Has the experience of writing this book changed you?
The most precious thing Siew Sia and I gained from writing Valley of Hope is our friendship with a group of elderly residents. Through them, we learned to count our blessings. By helping them out in small ways, such as making phone calls and writing letters, we experienced the joy of giving and how lucky it is to be the giver. In fact, we still visit them very often and take other friends with us. Personally, I found my life became much more meaningful during the three years spent on the research and writing, even though I had to sacrifice a lot of my time and energy. I look at life from a different perspective now. This project has also opened the door for me to explore more of myself and to embark on activities that are spiritually fulfilling.I think I can say the same for Siew Sia, too.
What should the legacy of Sungai Buloh be?
The story of its people.

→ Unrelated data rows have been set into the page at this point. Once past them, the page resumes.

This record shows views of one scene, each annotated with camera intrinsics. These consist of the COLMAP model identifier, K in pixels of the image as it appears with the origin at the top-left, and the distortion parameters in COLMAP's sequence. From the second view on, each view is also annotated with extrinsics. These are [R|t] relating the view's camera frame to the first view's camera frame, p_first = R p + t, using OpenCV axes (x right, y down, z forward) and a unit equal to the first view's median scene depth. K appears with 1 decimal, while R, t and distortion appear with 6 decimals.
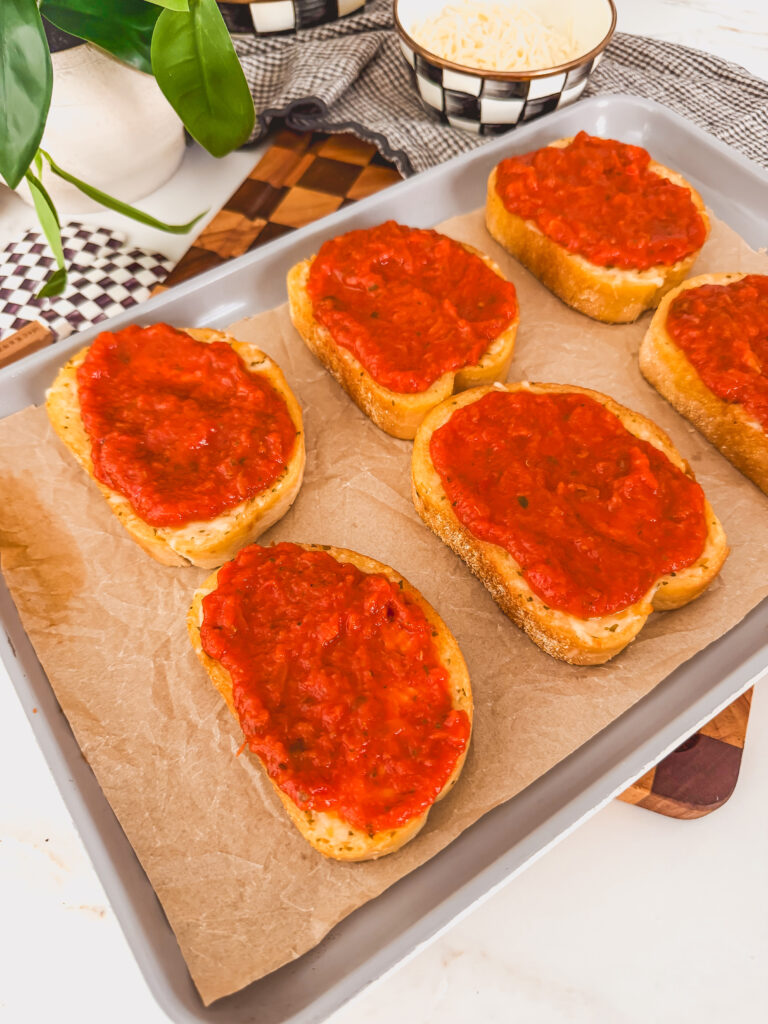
lens RADIAL K [[750.2, 0, 383.7], [0, 750.2, 513.9], [0, 0, 1]] dist [0.005342, -0.083491]
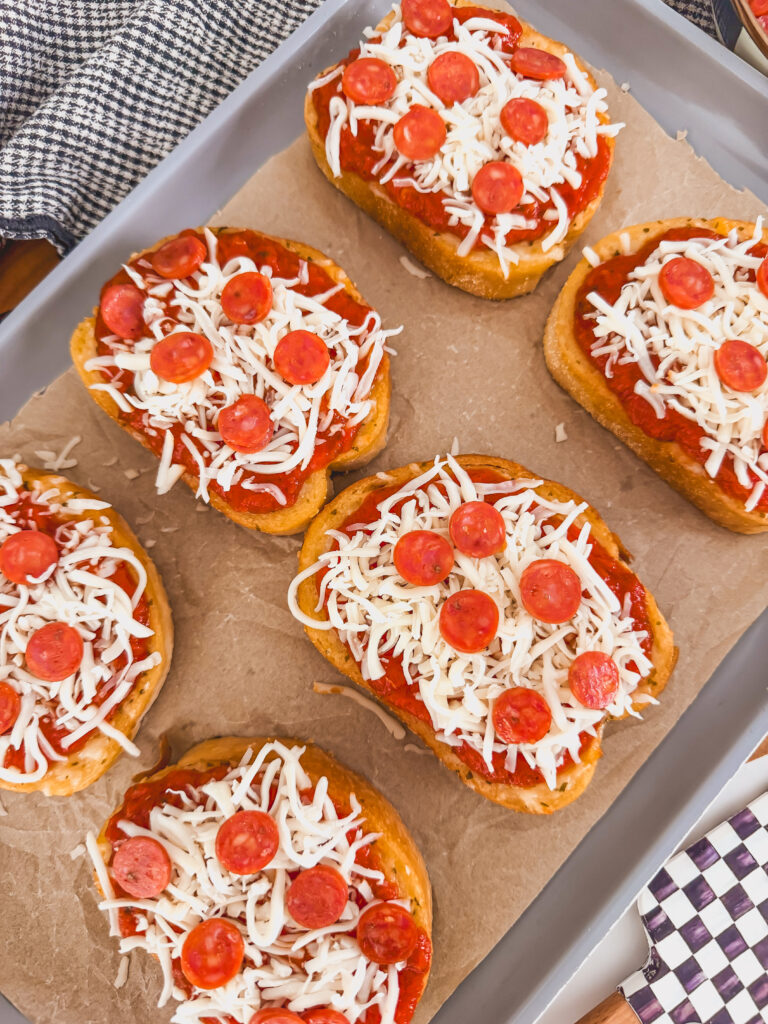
lens RADIAL K [[750.2, 0, 388.5], [0, 750.2, 507.4], [0, 0, 1]] dist [0.005342, -0.083491]
pose [[0.969562, -0.238605, 0.054920, 0.107174], [0.202609, 0.907811, 0.367191, -0.425774], [-0.137471, -0.344887, 0.928523, 0.248625]]
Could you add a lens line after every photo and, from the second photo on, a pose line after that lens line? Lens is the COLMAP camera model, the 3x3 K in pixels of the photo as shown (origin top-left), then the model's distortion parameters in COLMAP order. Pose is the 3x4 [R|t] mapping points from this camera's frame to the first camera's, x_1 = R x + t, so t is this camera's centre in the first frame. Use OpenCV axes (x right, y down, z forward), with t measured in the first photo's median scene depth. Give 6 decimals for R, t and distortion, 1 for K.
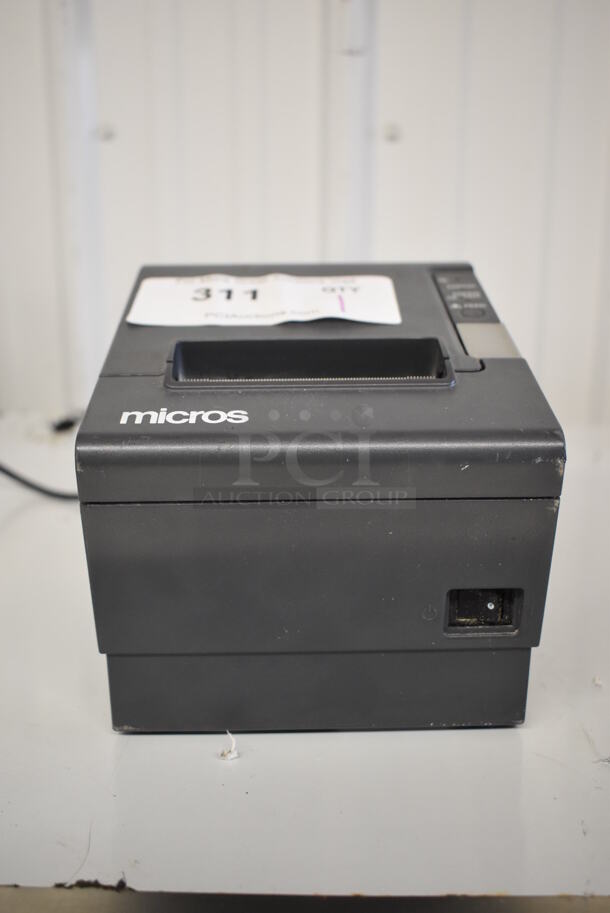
lens RADIAL K [[968.8, 0, 305.0], [0, 968.8, 456.5], [0, 0, 1]] dist [-0.060881, 0.004368]
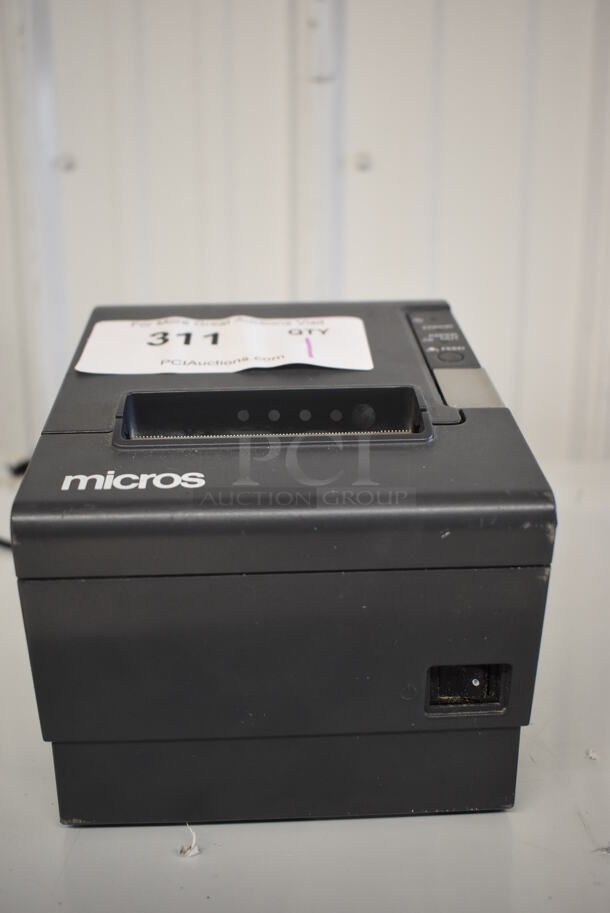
lens RADIAL K [[968.8, 0, 305.0], [0, 968.8, 456.5], [0, 0, 1]] dist [-0.060881, 0.004368]
pose [[0.999641, -0.010949, 0.024439, 0.011670], [0.011573, 0.999607, -0.025542, -0.035502], [-0.024149, 0.025816, 0.999375, 0.089560]]
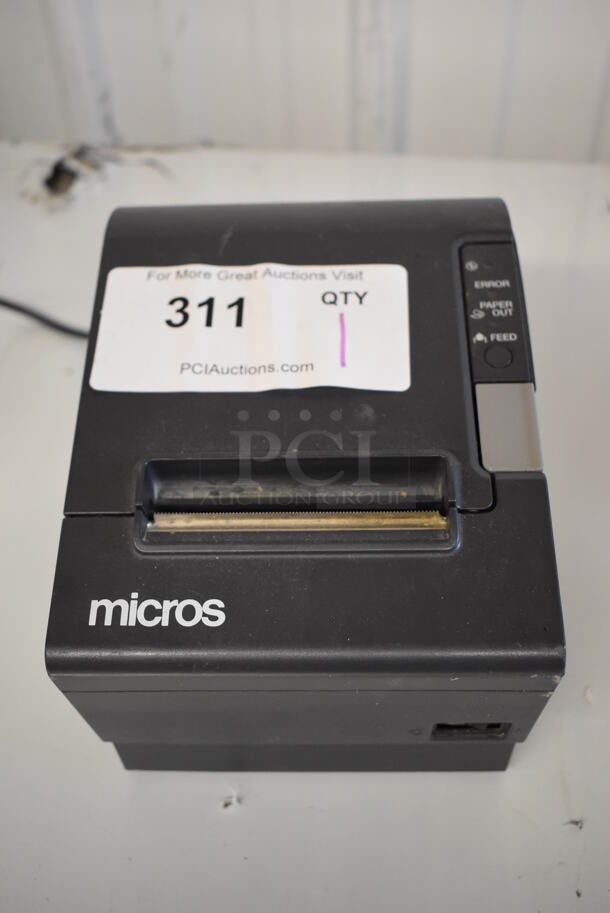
lens RADIAL K [[968.8, 0, 305.0], [0, 968.8, 456.5], [0, 0, 1]] dist [-0.060881, 0.004368]
pose [[0.998538, 0.010820, -0.052963, 0.059365], [0.018407, 0.853159, 0.521327, -0.592740], [0.050827, -0.521539, 0.851712, 0.269481]]
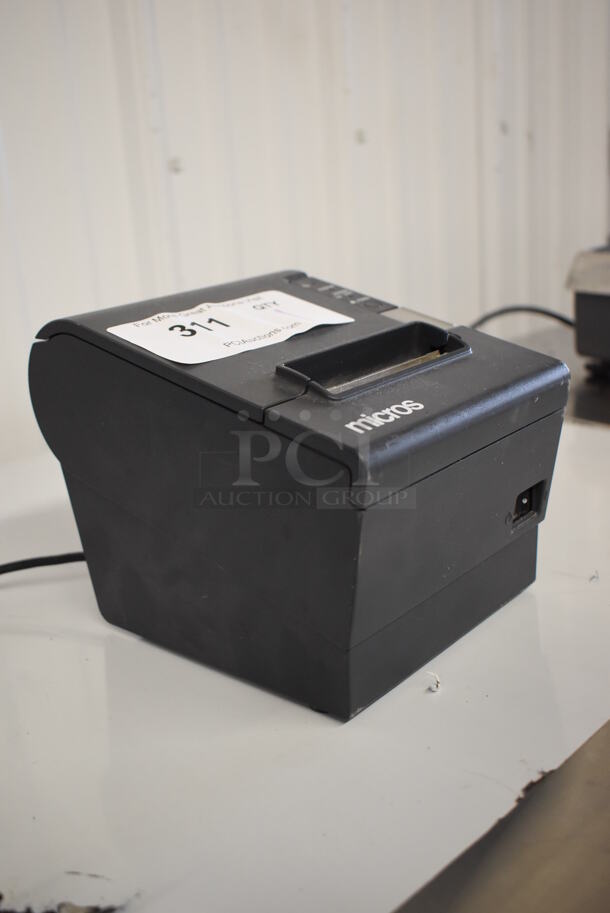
lens RADIAL K [[968.8, 0, 305.0], [0, 968.8, 456.5], [0, 0, 1]] dist [-0.060881, 0.004368]
pose [[0.675225, -0.267662, 0.687334, -0.920196], [0.278554, 0.955367, 0.098393, -0.124138], [-0.682992, 0.125022, 0.719647, 0.211175]]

There is a lot to be learned from them. It still amazes me to see how strong some of the older residents are, how they are able to live independently in spite of their physical condition. Some of them are without hands and legs, some are blind. They have been deprived of the basics in life that we take for granted and yet they live their lives with dignity, without complaining.
But it's sad to note how tremendously this place has changed. The older generation that is the “trademark” of Sungai Buloh is slowly fading away. There is an influx of outsiders. Some of them have created a lot of social problems. The older residents who are so defenseless are left at the mercy of these people. We hope that more care and attention can be given to these old folks.
| Co-authors Joyce Wong (standing, second from left) and Siew Sia (standing, far right) visit the elderly residents with some of their friends.